Even the name of Elektro is prophetic. Electricity can perform any miracle imaginable: an understanding of electricity has the widest impact. And crucially, our own brains run on electricity. Kirby understood the big picture.

*Why? And why now?

The lack of layers or realism made me wonder if Lee had written this. But Lee stories are not big on ideas, and usually have a twist ending. It feels like Kirby, because Kirby has been saying this same thing all along, But today he dispensed with anything that might detract from the message. Why?

Kirby routinely followed the science news to create his stories. This one would have been written around August 1960 (6 months before the Jan 1961 cover date). 1960 is when the DEC PDP-1 was hitting the science news.
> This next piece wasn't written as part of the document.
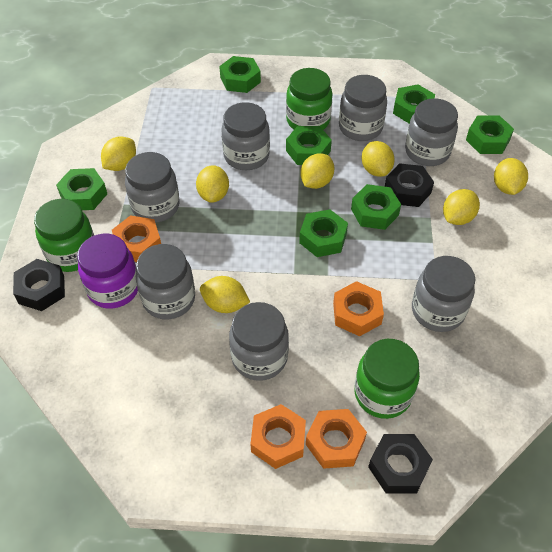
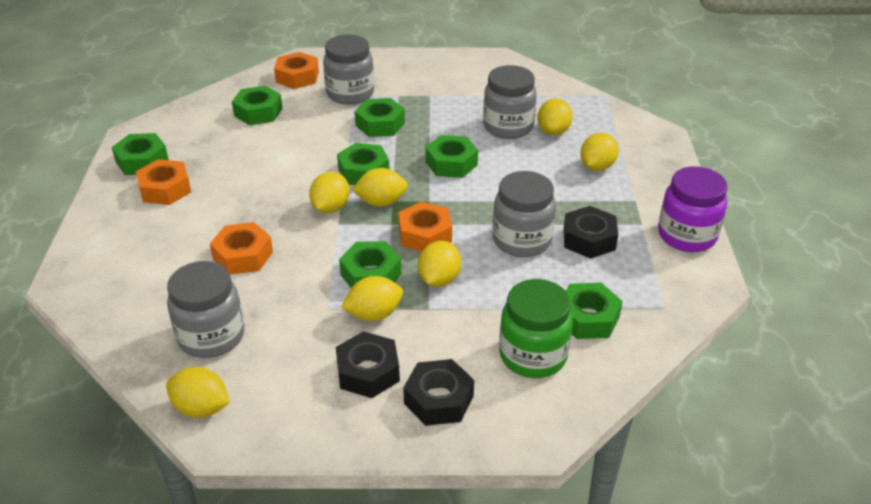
green jar: [34,199,94,272] [286,68,333,130] [354,339,420,419] = 3 -> [499,279,573,378] = 1
grey jar: [125,152,180,223] [136,244,195,320] [221,102,270,170] [229,302,289,381] [339,75,387,141] [405,98,458,166] [412,256,475,332] = 7 -> [167,261,244,358] [323,35,374,105] [483,65,537,139] [493,171,556,257] = 4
It was prototyped in late 1959, and delivered to customers in early 1961, so 1960 is when  it was being hyped, saying in effect "this machine can do anything! Buy it!!"

The PDP-1 changed history. It was notable for a number of firsts: first computer game, first telephone hacking, first word processor, etc. Perhaps most important, it inspired the hacker culture, the culture of using computers in ways not narrowly controlled by their creator. This is the message of the Elektro story: as of 1960, computers can do anything, and can no longer be controlled. This is serious!!!